According to the Washington Post, Crouch’s wife, Gloria Nixon-Crouch, confirmed his passing but did not provide a cause of death.

However, Crouch had been suffering from an unspecified but serious health condition for several years.

A champion of jazz and an aspiring drummer, Crouch partnered with David Murray to form Black Music Infinity, an avant-garde jazz group in the mid-1970s.

In 1975, he relocated from Los Angeles to New York, where he worked professionally as a drummer while also booking an avant-garde jazz series at the Tin Palace, an East Village nightclub.

However, by his own admission, he lacked the talent to be one of the medium’s greats.
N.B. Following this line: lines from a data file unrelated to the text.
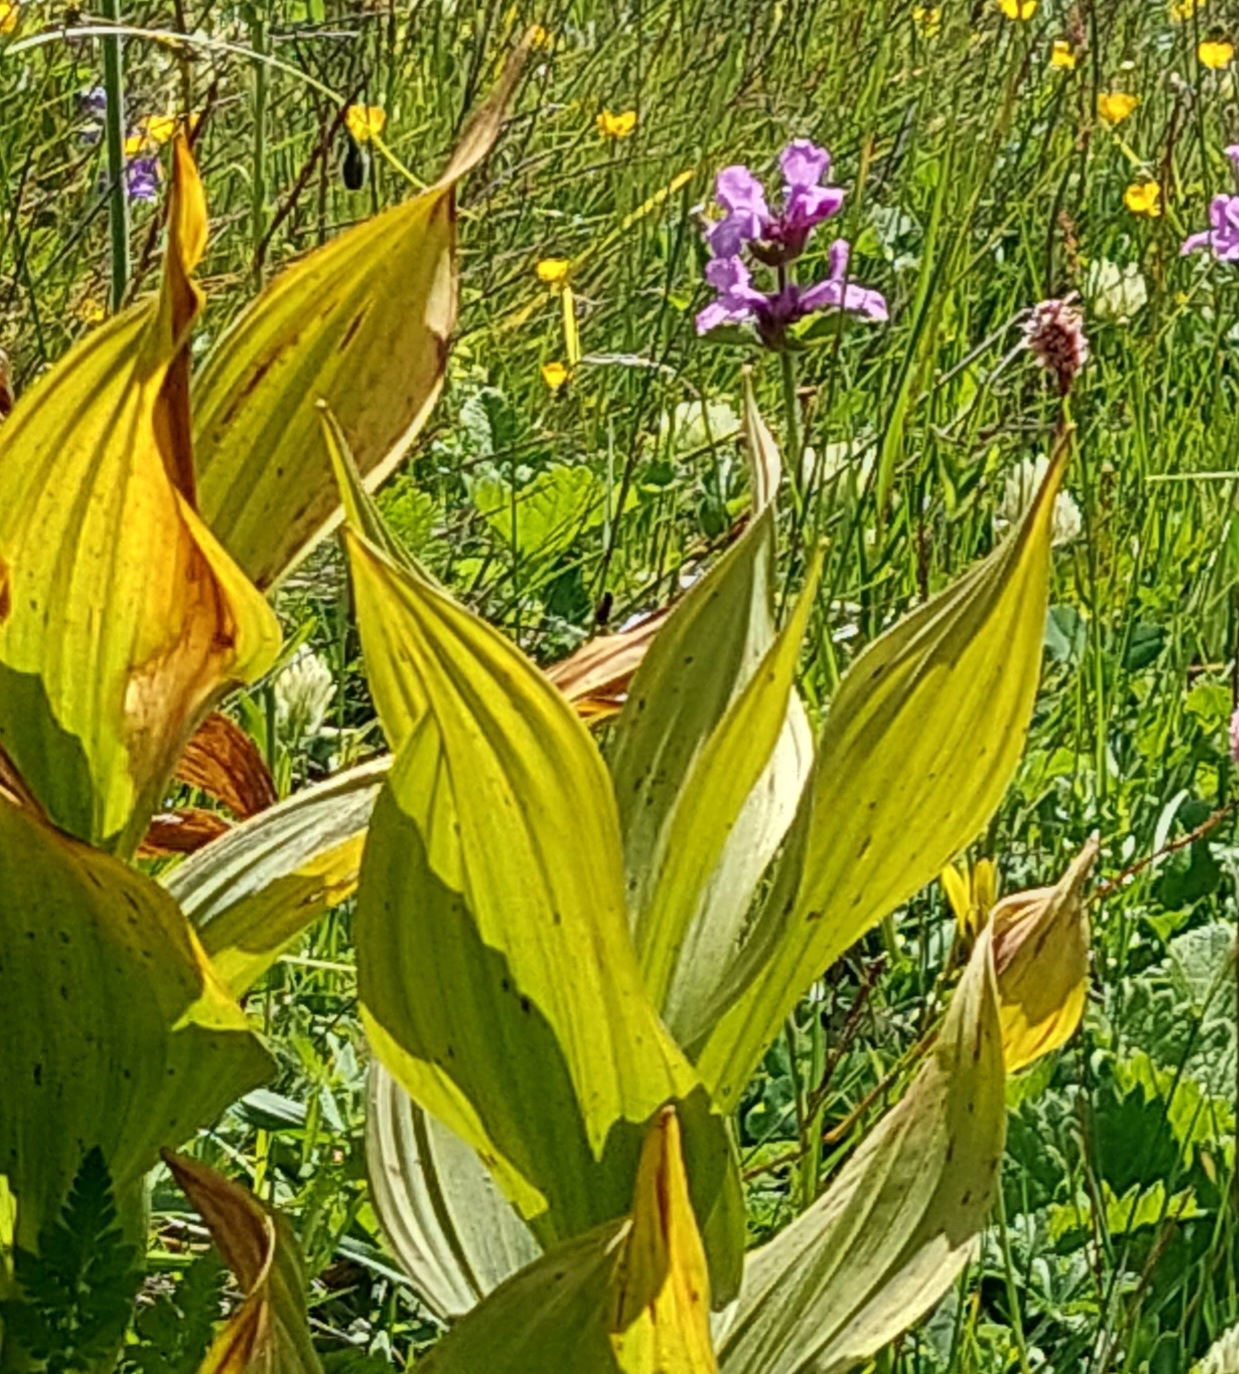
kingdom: Plantae
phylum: Tracheophyta
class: Liliopsida
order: Liliales
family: Melanthiaceae
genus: Veratrum
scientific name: Veratrum lobelianum
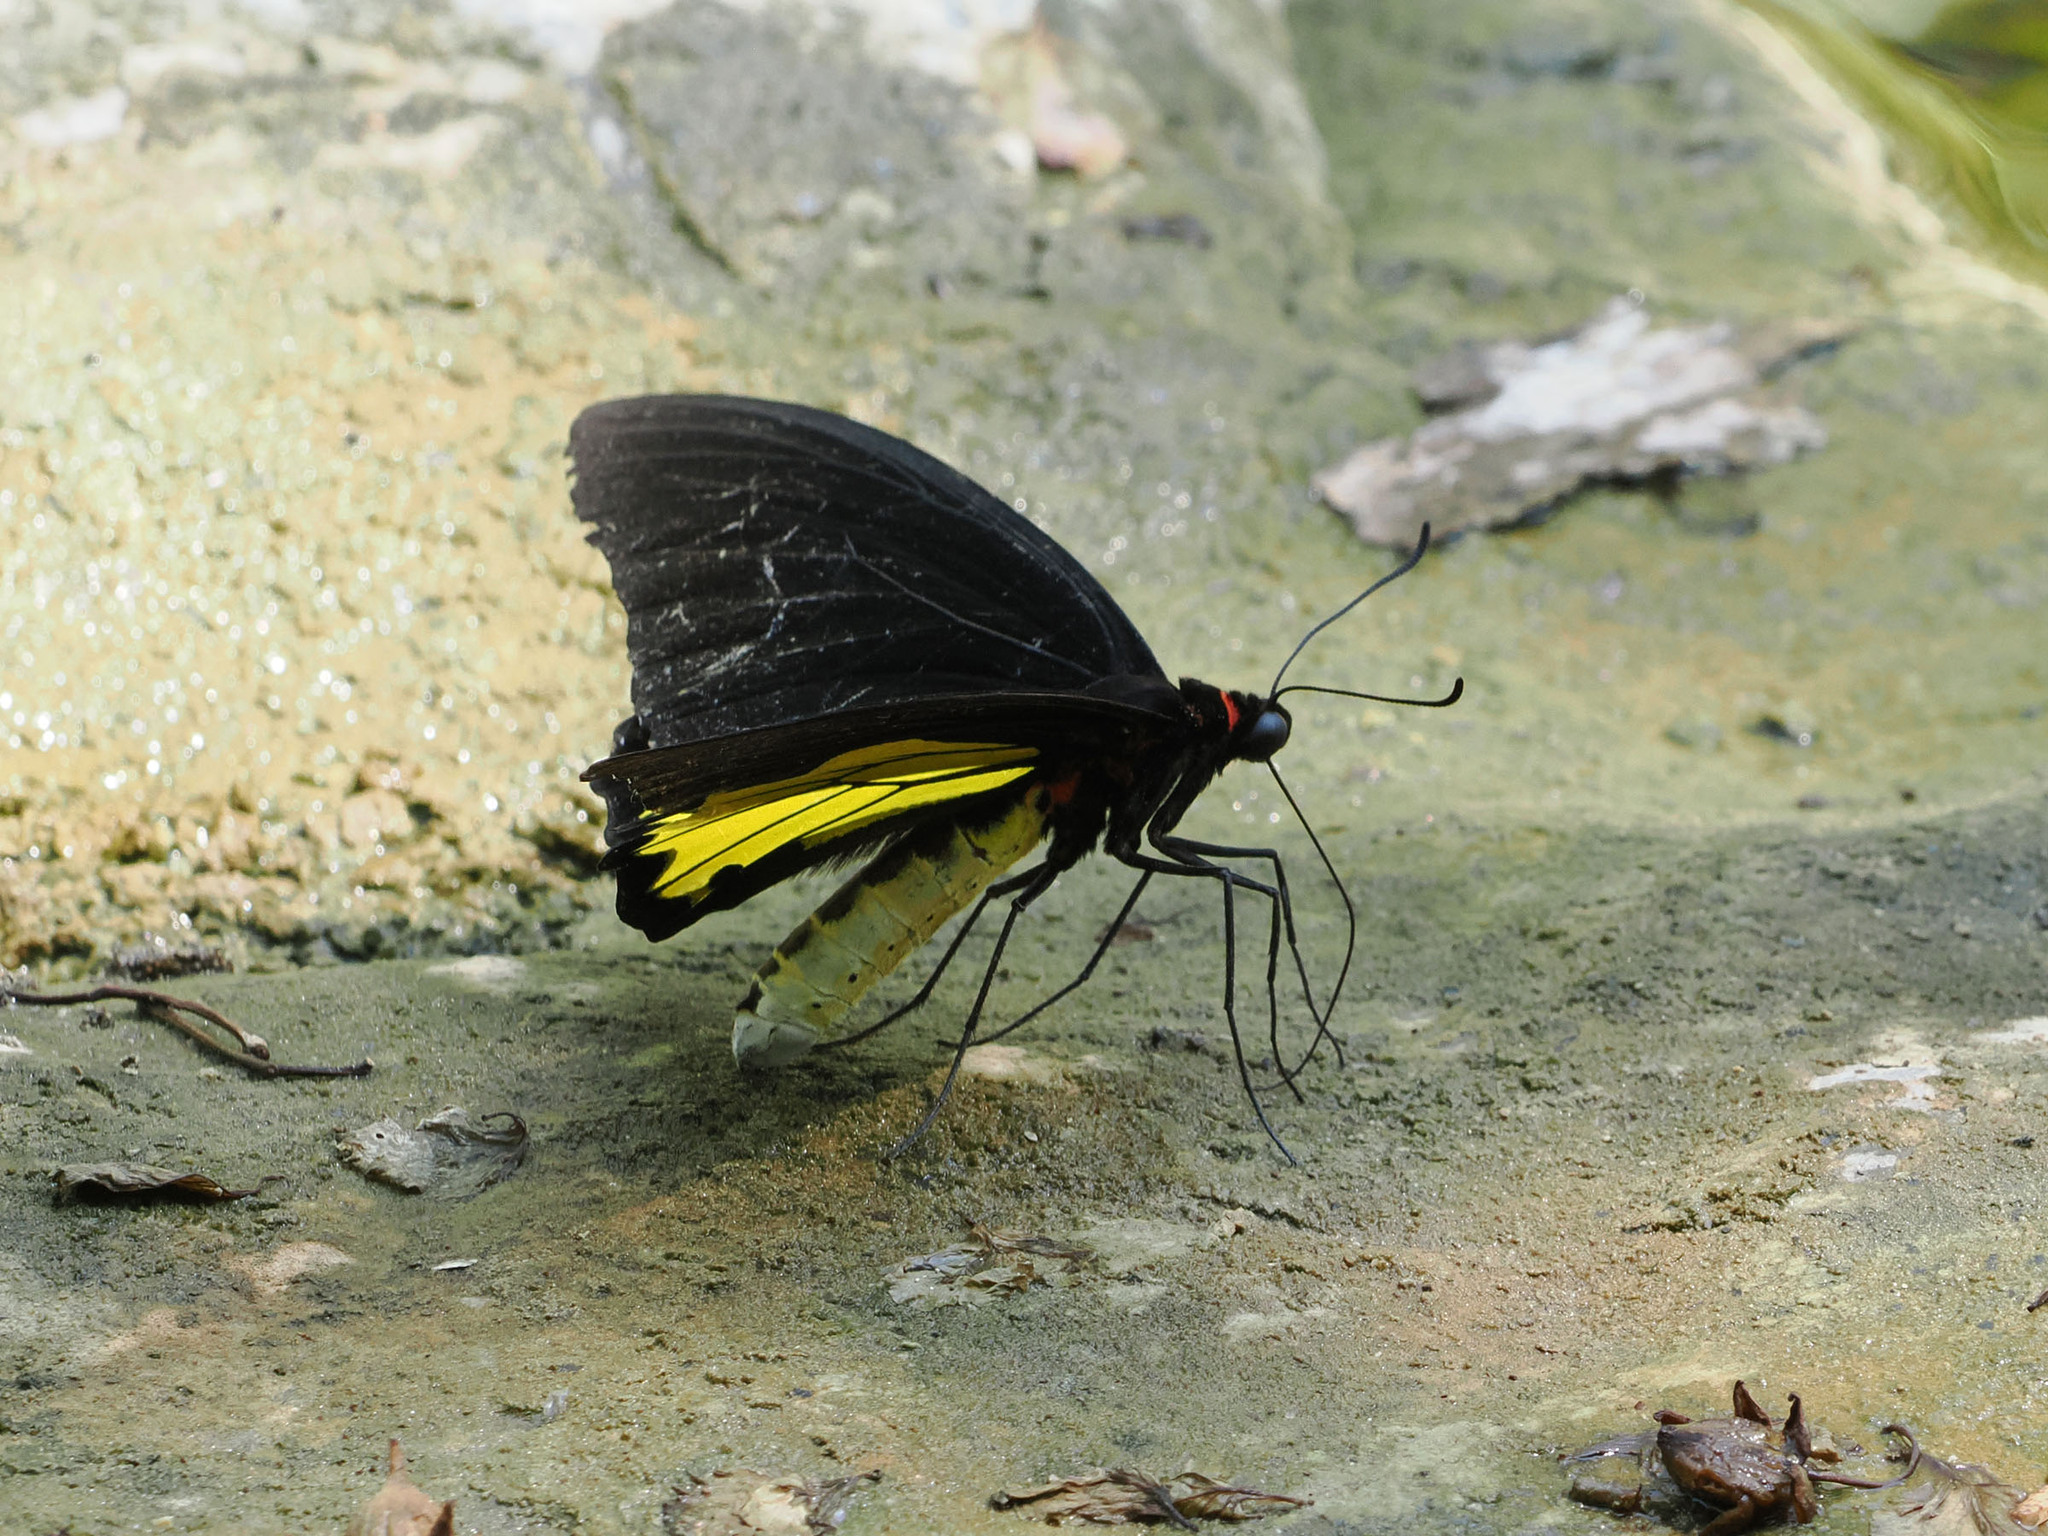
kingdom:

“The problem was that I couldn’t really play. Since I was doing this avant-garde stuff, I didn’t have to be all that good, but I was a real knucklehead,” he told the New Yorker in a 1995 interview.

Crouch’s views on culture and racial identity helped to propel him into a career as a writer, including at the Village Voice, New Republic, The Daily Beast and the New York Post, among other publications.

In the 1980s, he also became friends with jazz legend Wynton Marsalis, and embraced the traditional form of jazz, rejecting the modernism of electronic fusion and calling for a return to traditions of an earlier era.


Even jazz greats such as Miles Davis did not escape excoriation by his pen with Crouch taking Davis to task over his electric period in the 1970s.

“Gone is the elegant and exigent Afro-American authenticity of the likes of Ellington, at ease in the alley as well as the palace, replaced by a youth culture vulgarity that vandalizes the sweep and substance of Afro-American life,” Crouch wrote in the New Republic in 1990. “The fall of Davis reflects perhaps the essential failure of contemporary Negro culture: its mock-democratic idea that the elite, too, should like it down in the gutter.”

He also played a significant role in creating a space for Jazz in the performing arts world and along with long with Marsalis, Albert Murray, Gordon Davis, and Alina Bloomgarden, served on a committee that helped to found Lincoln Center’s summer jazz programs and eventually Jazz At Lincoln Center itself.

Crouch also published multiple collections of poetry and a novel “Don’t the Moon Look Lonesome,” which was met with mixed reviews.

According to the Washington Post, Crouch is survived by his second wife, sculptor Gloria Nixon-Crouch; a daughter from his first marriage; and a granddaughter.